▶ **DATASET RECORDS**
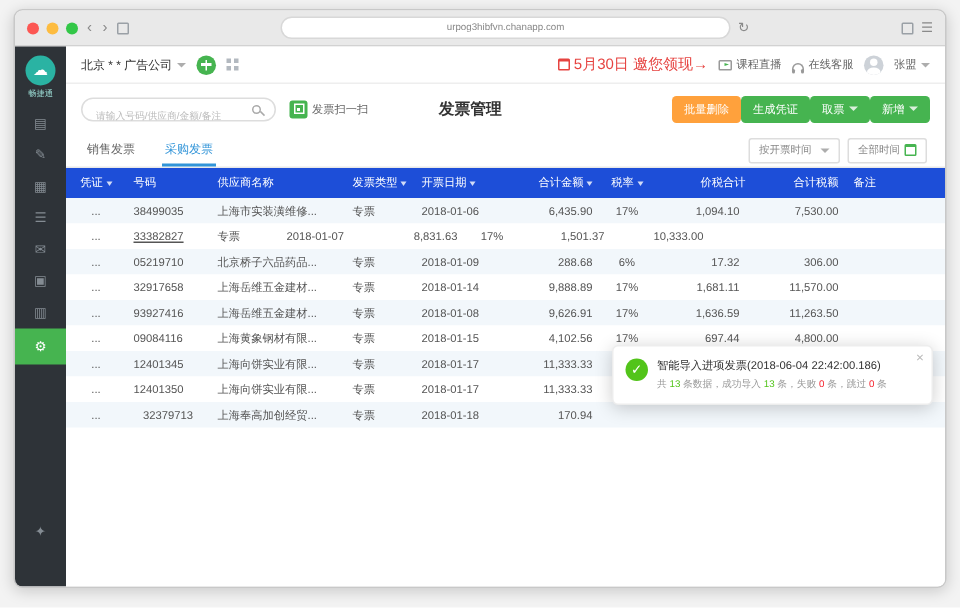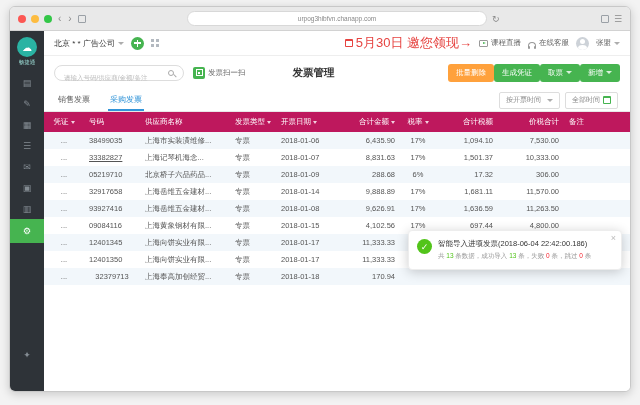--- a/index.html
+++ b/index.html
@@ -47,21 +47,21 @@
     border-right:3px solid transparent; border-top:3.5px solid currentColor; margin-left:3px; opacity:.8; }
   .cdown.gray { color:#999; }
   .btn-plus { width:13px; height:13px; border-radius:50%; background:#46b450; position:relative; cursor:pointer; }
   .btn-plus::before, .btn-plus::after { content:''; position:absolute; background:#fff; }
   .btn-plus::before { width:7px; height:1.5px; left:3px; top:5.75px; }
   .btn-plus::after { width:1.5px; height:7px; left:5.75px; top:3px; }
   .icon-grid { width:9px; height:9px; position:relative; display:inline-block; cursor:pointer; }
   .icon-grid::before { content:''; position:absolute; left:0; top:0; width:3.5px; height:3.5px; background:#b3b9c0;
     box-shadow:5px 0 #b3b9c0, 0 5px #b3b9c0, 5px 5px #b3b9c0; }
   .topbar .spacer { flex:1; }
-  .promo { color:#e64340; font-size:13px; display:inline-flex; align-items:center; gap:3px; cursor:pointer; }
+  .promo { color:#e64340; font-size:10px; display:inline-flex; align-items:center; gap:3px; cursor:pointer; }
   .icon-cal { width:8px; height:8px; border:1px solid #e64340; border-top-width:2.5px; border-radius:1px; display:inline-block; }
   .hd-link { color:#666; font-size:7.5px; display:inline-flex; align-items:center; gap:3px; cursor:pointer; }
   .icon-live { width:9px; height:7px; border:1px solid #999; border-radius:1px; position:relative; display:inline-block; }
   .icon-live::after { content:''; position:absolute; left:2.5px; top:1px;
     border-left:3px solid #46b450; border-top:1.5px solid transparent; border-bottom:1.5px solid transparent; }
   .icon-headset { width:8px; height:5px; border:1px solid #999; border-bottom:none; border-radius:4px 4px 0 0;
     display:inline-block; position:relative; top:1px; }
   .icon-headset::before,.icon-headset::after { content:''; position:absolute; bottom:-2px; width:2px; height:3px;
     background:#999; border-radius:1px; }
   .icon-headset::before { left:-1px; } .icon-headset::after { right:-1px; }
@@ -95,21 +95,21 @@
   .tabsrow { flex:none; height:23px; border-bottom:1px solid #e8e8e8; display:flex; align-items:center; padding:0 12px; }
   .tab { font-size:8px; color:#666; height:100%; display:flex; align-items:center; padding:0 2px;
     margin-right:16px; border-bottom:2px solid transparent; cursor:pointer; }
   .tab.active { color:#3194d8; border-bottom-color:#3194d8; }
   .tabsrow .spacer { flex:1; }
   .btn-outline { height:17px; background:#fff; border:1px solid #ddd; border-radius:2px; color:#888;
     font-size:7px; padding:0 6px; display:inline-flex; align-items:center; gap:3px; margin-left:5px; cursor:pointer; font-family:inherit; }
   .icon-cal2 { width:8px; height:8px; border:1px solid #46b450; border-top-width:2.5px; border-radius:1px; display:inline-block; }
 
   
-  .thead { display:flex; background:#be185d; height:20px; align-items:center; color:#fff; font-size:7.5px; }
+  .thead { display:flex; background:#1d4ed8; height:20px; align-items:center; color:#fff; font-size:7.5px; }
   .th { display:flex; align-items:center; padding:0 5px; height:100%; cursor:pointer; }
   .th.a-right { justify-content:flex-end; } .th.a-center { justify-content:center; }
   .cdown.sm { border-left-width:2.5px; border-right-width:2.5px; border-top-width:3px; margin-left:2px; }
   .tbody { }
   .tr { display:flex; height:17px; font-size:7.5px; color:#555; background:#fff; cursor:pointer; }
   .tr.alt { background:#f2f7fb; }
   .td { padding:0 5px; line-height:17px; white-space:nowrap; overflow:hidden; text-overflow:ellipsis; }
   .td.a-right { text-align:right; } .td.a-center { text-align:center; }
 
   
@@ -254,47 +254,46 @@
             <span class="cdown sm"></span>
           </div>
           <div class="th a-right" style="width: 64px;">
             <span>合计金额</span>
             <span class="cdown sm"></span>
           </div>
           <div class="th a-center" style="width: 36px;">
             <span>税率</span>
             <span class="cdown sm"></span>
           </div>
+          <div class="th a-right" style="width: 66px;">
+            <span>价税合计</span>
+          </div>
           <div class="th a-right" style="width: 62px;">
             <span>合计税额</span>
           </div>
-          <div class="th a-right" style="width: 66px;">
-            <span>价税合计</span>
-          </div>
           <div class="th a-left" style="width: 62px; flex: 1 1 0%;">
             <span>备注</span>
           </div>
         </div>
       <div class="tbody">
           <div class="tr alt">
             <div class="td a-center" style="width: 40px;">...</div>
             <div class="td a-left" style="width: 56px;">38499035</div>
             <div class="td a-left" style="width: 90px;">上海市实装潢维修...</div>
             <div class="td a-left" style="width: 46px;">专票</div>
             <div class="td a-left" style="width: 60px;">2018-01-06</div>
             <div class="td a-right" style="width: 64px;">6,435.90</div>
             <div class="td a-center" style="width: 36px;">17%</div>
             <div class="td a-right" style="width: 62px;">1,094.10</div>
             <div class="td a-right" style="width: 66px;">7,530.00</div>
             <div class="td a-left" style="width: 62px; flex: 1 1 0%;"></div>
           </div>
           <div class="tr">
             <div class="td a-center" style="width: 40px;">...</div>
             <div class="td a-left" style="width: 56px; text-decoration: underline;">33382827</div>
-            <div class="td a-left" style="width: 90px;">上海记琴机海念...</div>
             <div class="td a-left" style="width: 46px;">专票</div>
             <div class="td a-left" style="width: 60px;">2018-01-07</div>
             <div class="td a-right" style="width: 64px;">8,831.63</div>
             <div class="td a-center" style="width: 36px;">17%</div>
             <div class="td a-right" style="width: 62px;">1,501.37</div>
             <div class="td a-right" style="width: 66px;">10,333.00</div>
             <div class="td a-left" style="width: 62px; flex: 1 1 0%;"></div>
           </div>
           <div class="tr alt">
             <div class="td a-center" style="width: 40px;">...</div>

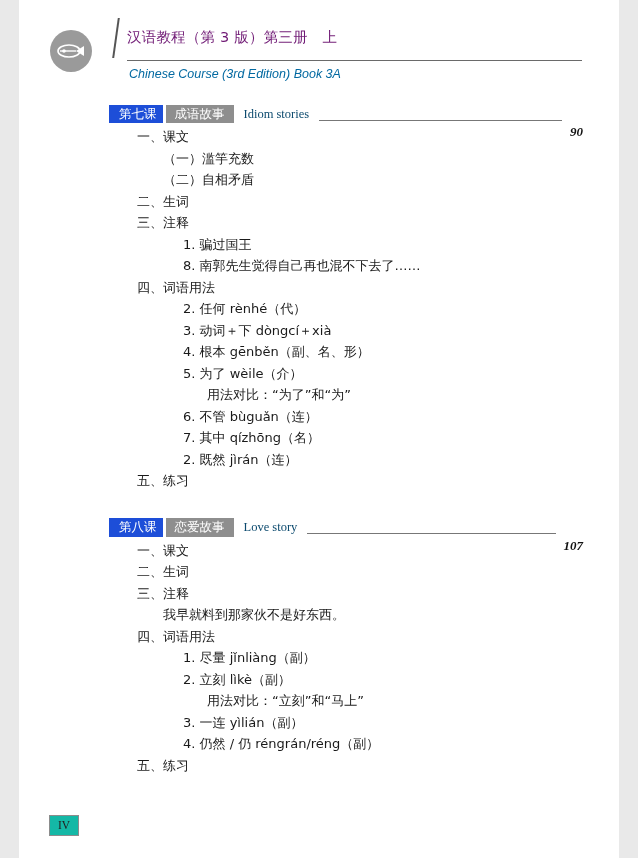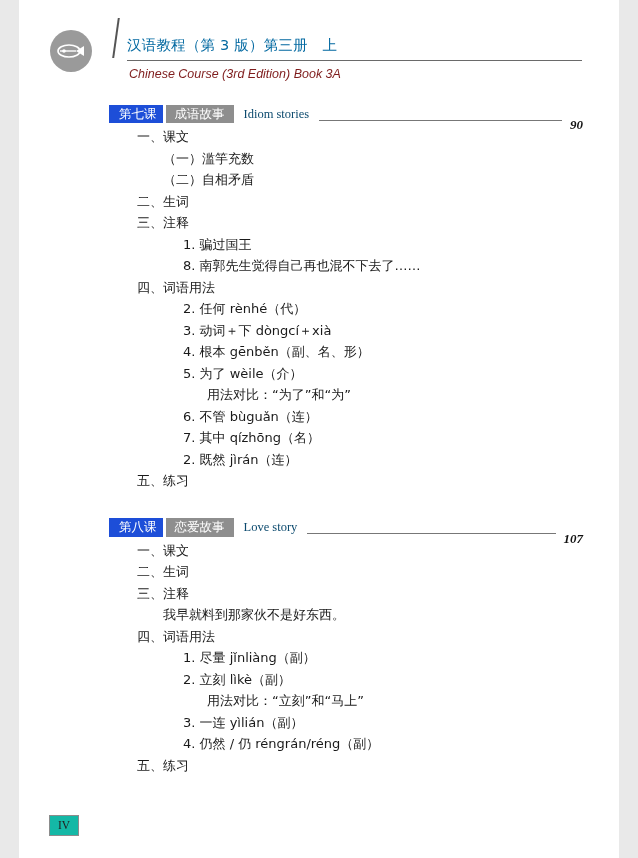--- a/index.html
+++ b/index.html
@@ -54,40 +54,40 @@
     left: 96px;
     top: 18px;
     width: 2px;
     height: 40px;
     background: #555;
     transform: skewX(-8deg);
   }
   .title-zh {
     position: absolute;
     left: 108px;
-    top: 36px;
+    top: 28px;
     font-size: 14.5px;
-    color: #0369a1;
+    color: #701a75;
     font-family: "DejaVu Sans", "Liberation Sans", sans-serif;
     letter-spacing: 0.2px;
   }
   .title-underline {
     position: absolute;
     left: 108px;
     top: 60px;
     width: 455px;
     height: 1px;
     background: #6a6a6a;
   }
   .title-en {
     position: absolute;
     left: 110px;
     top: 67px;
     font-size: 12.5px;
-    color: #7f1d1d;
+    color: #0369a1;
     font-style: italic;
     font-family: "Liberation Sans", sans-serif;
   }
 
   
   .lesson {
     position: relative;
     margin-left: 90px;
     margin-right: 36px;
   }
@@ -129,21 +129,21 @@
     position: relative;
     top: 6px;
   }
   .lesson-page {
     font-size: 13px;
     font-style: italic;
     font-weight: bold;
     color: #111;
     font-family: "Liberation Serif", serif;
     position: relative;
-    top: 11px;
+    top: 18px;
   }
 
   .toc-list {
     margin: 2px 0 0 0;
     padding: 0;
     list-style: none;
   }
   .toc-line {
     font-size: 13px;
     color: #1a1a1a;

▶ **YOUR GOAL**
Word-for-word output of the material above is needed, with the pictures left out.

▶ **WRITTEN ANSWER**
--- a/index.html
+++ b/index.html
@@ -47,21 +47,21 @@
     border-right:3px solid transparent; border-top:3.5px solid currentColor; margin-left:3px; opacity:.8; }
   .cdown.gray { color:#999; }
   .btn-plus { width:13px; height:13px; border-radius:50%; background:#46b450; position:relative; cursor:pointer; }
   .btn-plus::before, .btn-plus::after { content:''; position:absolute; background:#fff; }
   .btn-plus::before { width:7px; height:1.5px; left:3px; top:5.75px; }
   .btn-plus::after { width:1.5px; height:7px; left:5.75px; top:3px; }
   .icon-grid { width:9px; height:9px; position:relative; display:inline-block; cursor:pointer; }
   .icon-grid::before { content:''; position:absolute; left:0; top:0; width:3.5px; height:3.5px; background:#b3b9c0;
     box-shadow:5px 0 #b3b9c0, 0 5px #b3b9c0, 5px 5px #b3b9c0; }
   .topbar .spacer { flex:1; }
-  .promo { color:#e64340; font-size:13px; display:inline-flex; align-items:center; gap:3px; cursor:pointer; }
+  .promo { color:#e64340; font-size:10px; display:inline-flex; align-items:center; gap:3px; cursor:pointer; }
   .icon-cal { width:8px; height:8px; border:1px solid #e64340; border-top-width:2.5px; border-radius:1px; display:inline-block; }
   .hd-link { color:#666; font-size:7.5px; display:inline-flex; align-items:center; gap:3px; cursor:pointer; }
   .icon-live { width:9px; height:7px; border:1px solid #999; border-radius:1px; position:relative; display:inline-block; }
   .icon-live::after { content:''; position:absolute; left:2.5px; top:1px;
     border-left:3px solid #46b450; border-top:1.5px solid transparent; border-bottom:1.5px solid transparent; }
   .icon-headset { width:8px; height:5px; border:1px solid #999; border-bottom:none; border-radius:4px 4px 0 0;
     display:inline-block; position:relative; top:1px; }
   .icon-headset::before,.icon-headset::after { content:''; position:absolute; bottom:-2px; width:2px; height:3px;
     background:#999; border-radius:1px; }
   .icon-headset::before { left:-1px; } .icon-headset::after { right:-1px; }
@@ -95,21 +95,21 @@
   .tabsrow { flex:none; height:23px; border-bottom:1px solid #e8e8e8; display:flex; align-items:center; padding:0 12px; }
   .tab { font-size:8px; color:#666; height:100%; display:flex; align-items:center; padding:0 2px;
     margin-right:16px; border-bottom:2px solid transparent; cursor:pointer; }
   .tab.active { color:#3194d8; border-bottom-color:#3194d8; }
   .tabsrow .spacer { flex:1; }
   .btn-outline { height:17px; background:#fff; border:1px solid #ddd; border-radius:2px; color:#888;
     font-size:7px; padding:0 6px; display:inline-flex; align-items:center; gap:3px; margin-left:5px; cursor:pointer; font-family:inherit; }
   .icon-cal2 { width:8px; height:8px; border:1px solid #46b450; border-top-width:2.5px; border-radius:1px; display:inline-block; }
 
   
-  .thead { display:flex; background:#be185d; height:20px; align-items:center; color:#fff; font-size:7.5px; }
+  .thead { display:flex; background:#1d4ed8; height:20px; align-items:center; color:#fff; font-size:7.5px; }
   .th { display:flex; align-items:center; padding:0 5px; height:100%; cursor:pointer; }
   .th.a-right { justify-content:flex-end; } .th.a-center { justify-content:center; }
   .cdown.sm { border-left-width:2.5px; border-right-width:2.5px; border-top-width:3px; margin-left:2px; }
   .tbody { }
   .tr { display:flex; height:17px; font-size:7.5px; color:#555; background:#fff; cursor:pointer; }
   .tr.alt { background:#f2f7fb; }
   .td { padding:0 5px; line-height:17px; white-space:nowrap; overflow:hidden; text-overflow:ellipsis; }
   .td.a-right { text-align:right; } .td.a-center { text-align:center; }
 
   
@@ -254,47 +254,46 @@
             <span class="cdown sm"></span>
           </div>
           <div class="th a-right" style="width: 64px;">
             <span>合计金额</span>
             <span class="cdown sm"></span>
           </div>
           <div class="th a-center" style="width: 36px;">
             <span>税率</span>
             <span class="cdown sm"></span>
           </div>
+          <div class="th a-right" style="width: 66px;">
+            <span>价税合计</span>
+          </div>
           <div class="th a-right" style="width: 62px;">
             <span>合计税额</span>
           </div>
-          <div class="th a-right" style="width: 66px;">
-            <span>价税合计</span>
-          </div>
           <div class="th a-left" style="width: 62px; flex: 1 1 0%;">
             <span>备注</span>
           </div>
         </div>
       <div class="tbody">
           <div class="tr alt">
             <div class="td a-center" style="width: 40px;">...</div>
             <div class="td a-left" style="width: 56px;">38499035</div>
             <div class="td a-left" style="width: 90px;">上海市实装潢维修...</div>
             <div class="td a-left" style="width: 46px;">专票</div>
             <div class="td a-left" style="width: 60px;">2018-01-06</div>
             <div class="td a-right" style="width: 64px;">6,435.90</div>
             <div class="td a-center" style="width: 36px;">17%</div>
             <div class="td a-right" style="width: 62px;">1,094.10</div>
             <div class="td a-right" style="width: 66px;">7,530.00</div>
             <div class="td a-left" style="width: 62px; flex: 1 1 0%;"></div>
           </div>
           <div class="tr">
             <div class="td a-center" style="width: 40px;">...</div>
             <div class="td a-left" style="width: 56px; text-decoration: underline;">33382827</div>
-            <div class="td a-left" style="width: 90px;">上海记琴机海念...</div>
             <div class="td a-left" style="width: 46px;">专票</div>
             <div class="td a-left" style="width: 60px;">2018-01-07</div>
             <div class="td a-right" style="width: 64px;">8,831.63</div>
             <div class="td a-center" style="width: 36px;">17%</div>
             <div class="td a-right" style="width: 62px;">1,501.37</div>
             <div class="td a-right" style="width: 66px;">10,333.00</div>
             <div class="td a-left" style="width: 62px; flex: 1 1 0%;"></div>
           </div>
           <div class="tr alt">
             <div class="td a-center" style="width: 40px;">...</div>

--- a/index.html
+++ b/index.html
@@ -54,40 +54,40 @@
     left: 96px;
     top: 18px;
     width: 2px;
     height: 40px;
     background: #555;
     transform: skewX(-8deg);
   }
   .title-zh {
     position: absolute;
     left: 108px;
-    top: 36px;
+    top: 28px;
     font-size: 14.5px;
-    color: #0369a1;
+    color: #701a75;
     font-family: "DejaVu Sans", "Liberation Sans", sans-serif;
     letter-spacing: 0.2px;
   }
   .title-underline {
     position: absolute;
     left: 108px;
     top: 60px;
     width: 455px;
     height: 1px;
     background: #6a6a6a;
   }
   .title-en {
     position: absolute;
     left: 110px;
     top: 67px;
     font-size: 12.5px;
-    color: #7f1d1d;
+    color: #0369a1;
     font-style: italic;
     font-family: "Liberation Sans", sans-serif;
   }
 
   
   .lesson {
     position: relative;
     margin-left: 90px;
     margin-right: 36px;
   }
@@ -129,21 +129,21 @@
     position: relative;
     top: 6px;
   }
   .lesson-page {
     font-size: 13px;
     font-style: italic;
     font-weight: bold;
     color: #111;
     font-family: "Liberation Serif", serif;
     position: relative;
-    top: 11px;
+    top: 18px;
   }
 
   .toc-list {
     margin: 2px 0 0 0;
     padding: 0;
     list-style: none;
   }
   .toc-line {
     font-size: 13px;
     color: #1a1a1a;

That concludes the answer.